# Area of a triangle in a unit circle

What is the greatest possible area of a triangular region with one vertex at the center of a circle of radius 1 and the other two vertices on the circle?

A bad first step is to put the center at the origin, one point at (1,0) , and one point at (sin x, cos x).

A start is the area of a triangle with included angle expression, $${a \times b \times \sin \theta} \over {2}$$

Assuming $\theta$ in radians. If theta is $\pi/2$ then we have a right triangle. Let a=b=1. Area expression is $$A=(\sin \theta) / 2$$ This is maximum for $\theta = \pi/2$.

Answer is maximum area for a right triangle.

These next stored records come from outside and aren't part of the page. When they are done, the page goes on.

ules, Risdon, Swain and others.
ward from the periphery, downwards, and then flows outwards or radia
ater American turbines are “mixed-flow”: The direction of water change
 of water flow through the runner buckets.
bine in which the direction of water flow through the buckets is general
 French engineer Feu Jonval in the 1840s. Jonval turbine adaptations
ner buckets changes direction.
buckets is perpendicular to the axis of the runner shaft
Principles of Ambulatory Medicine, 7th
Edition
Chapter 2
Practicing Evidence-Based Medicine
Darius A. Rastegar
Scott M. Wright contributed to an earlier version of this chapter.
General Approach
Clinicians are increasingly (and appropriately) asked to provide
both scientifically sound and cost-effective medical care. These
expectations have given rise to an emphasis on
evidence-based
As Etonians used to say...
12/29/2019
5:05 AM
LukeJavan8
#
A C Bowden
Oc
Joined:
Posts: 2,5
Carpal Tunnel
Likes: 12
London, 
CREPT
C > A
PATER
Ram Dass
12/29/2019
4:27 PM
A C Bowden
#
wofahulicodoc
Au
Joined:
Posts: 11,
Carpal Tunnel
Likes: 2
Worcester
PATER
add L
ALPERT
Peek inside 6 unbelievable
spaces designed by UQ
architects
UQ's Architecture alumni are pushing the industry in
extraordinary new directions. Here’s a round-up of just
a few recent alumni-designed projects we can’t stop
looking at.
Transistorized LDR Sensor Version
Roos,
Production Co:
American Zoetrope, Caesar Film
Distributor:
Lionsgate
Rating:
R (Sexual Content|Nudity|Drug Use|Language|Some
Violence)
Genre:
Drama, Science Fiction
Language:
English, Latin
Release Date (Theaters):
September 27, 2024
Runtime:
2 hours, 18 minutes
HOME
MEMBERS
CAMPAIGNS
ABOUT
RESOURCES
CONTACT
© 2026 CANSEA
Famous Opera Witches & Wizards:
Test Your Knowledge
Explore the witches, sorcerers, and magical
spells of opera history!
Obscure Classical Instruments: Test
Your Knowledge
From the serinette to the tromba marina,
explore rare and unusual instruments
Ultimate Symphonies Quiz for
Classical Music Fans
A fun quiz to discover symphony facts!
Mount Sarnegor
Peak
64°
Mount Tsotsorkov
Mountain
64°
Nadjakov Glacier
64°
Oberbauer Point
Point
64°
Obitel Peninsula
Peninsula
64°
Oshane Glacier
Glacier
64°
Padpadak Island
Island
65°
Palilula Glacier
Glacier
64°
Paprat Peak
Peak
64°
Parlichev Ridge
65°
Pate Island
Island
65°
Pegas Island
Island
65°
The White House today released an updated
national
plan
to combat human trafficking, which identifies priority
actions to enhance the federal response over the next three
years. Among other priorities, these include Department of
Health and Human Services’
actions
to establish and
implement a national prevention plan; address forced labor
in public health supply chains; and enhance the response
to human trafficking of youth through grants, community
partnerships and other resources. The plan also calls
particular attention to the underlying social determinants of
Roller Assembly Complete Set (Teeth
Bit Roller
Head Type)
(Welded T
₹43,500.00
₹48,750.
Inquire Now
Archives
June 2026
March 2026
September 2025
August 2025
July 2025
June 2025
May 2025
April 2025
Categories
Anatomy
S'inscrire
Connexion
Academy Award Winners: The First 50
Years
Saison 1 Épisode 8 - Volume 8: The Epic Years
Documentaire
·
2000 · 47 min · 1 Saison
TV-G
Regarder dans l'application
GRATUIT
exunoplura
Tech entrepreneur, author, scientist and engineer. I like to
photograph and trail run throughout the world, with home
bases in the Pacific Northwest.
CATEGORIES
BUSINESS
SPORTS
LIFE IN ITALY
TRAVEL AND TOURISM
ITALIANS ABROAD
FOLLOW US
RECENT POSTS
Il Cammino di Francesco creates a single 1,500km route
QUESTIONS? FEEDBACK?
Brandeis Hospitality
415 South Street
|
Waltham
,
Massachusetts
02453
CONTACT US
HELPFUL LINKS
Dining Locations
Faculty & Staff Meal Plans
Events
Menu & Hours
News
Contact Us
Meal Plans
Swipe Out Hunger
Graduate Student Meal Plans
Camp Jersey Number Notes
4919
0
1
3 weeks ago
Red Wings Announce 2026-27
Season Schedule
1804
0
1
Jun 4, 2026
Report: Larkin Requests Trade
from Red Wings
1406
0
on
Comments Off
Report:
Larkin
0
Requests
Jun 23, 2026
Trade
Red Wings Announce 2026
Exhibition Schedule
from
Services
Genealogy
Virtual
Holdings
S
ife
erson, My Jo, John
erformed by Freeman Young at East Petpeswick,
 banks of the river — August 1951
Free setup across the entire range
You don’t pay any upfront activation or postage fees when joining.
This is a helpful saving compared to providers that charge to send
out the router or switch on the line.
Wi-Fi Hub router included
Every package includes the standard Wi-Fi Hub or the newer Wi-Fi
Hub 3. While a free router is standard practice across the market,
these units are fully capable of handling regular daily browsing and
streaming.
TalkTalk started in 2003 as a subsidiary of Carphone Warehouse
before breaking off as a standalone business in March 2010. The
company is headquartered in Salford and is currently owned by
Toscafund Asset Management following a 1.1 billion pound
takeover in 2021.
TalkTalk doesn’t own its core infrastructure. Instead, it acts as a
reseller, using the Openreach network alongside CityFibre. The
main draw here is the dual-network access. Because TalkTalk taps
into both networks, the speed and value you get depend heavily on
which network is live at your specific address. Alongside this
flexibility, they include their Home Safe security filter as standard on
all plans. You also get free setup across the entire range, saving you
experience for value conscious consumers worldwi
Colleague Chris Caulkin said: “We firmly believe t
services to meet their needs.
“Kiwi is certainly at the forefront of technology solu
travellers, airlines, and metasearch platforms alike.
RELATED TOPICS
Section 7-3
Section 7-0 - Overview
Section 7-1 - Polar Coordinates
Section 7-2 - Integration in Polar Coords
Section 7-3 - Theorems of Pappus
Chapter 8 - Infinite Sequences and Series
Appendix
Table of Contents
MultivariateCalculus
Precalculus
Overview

• My guess would have been the origin, $(1,0)$, and $(0,1)$ which obviously has area of 1/2. Is the area of yours greater? – Shane Nov 5 '14 at 20:43

The area of a triangle with side lengths $a, b, c$ and angles $A, B, C$ can be expressed as $$\left|\triangle ABC\right| = \frac{1}{2}ab \sin C = \frac{1}{2}bc \sin A = \frac{1}{2}ca \sin B.$$ Thus the area for a fixed $a = b = 1$ and variable central angle $C$ is maximized when $\sin C$ attains its maximum; i.e., $\angle C = \pi/2$ and $\sin C = 1$. Thus the triangle is right.
You have $$S=\frac{r^2}{2}\sin\theta=\frac{\sin\theta}{2},$$where $\theta$ is the angle at the center. The rest shouldn't be too hard.
Let the centre of the circle be $O$, let one of the vertices be $A$, and let the other vertex $X$ vary. The area is maximized when the height of the triangle with respect to the base $OB$ is maximal. This happens when $XO$ is perpendicular to $OB$.